_The task:_ Each line below from the line with "Правила оказания услуги по передаче" to the line with "http://www.clairerenard-pimc.fr" must be copied exactly, including those two, and no picture may appear in the copy.

_Exercise inputs:_
[Start of Attachment]

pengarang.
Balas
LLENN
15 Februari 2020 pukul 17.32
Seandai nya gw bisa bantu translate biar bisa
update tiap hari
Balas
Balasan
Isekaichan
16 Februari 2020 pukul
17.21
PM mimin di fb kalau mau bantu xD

[End of Attachment]
[Start of Attachment]

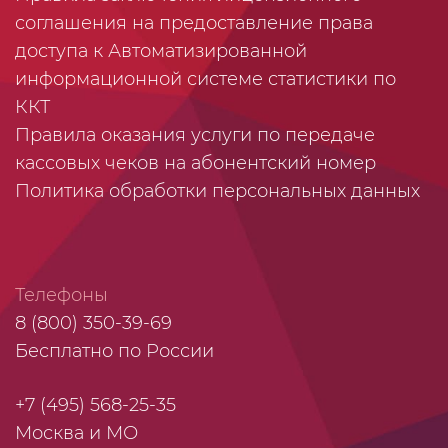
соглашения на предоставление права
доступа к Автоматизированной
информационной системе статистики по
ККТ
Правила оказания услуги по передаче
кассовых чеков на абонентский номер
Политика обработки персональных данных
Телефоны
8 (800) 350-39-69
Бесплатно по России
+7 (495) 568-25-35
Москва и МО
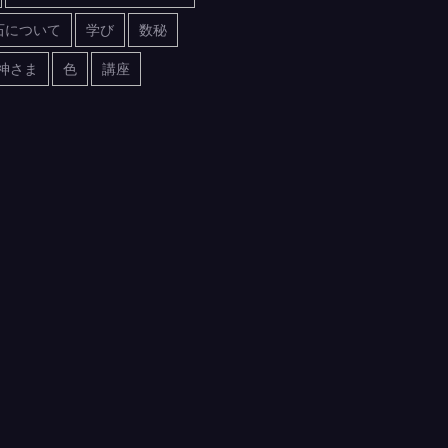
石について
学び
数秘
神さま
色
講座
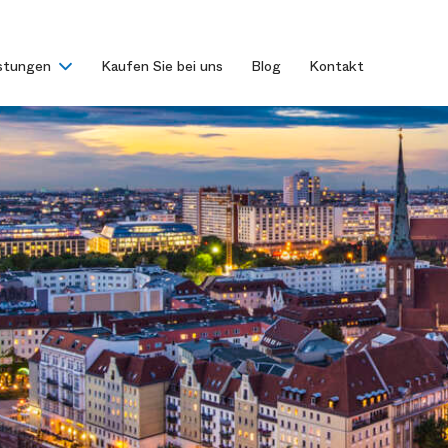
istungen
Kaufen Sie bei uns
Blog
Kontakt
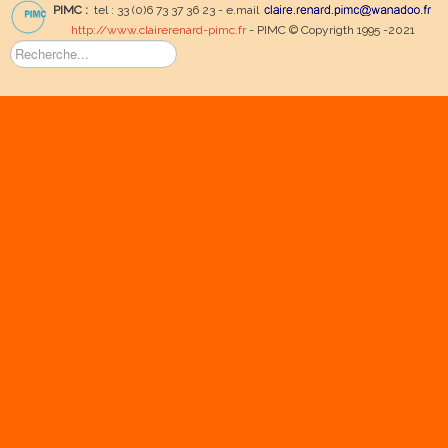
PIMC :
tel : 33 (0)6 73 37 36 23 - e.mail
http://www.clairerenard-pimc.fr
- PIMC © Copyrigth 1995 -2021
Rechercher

[End of Attachment]

_Expected answer:_
Правила оказания услуги по передаче
кассовых чеков на абонентский номер
Политика обработки персональных данных
Телефоны
8 (800) 350-39-69
Бесплатно по России
+7 (495) 568-25-35
Москва и МО
石について
学び
数秘
神さま
色
講座
istungen
Kaufen Sie bei uns
Blog
Kontakt
PIMC :
tel : 33 (0)6 73 37 36 23 - e.mail
http://www.clairerenard-pimc.fr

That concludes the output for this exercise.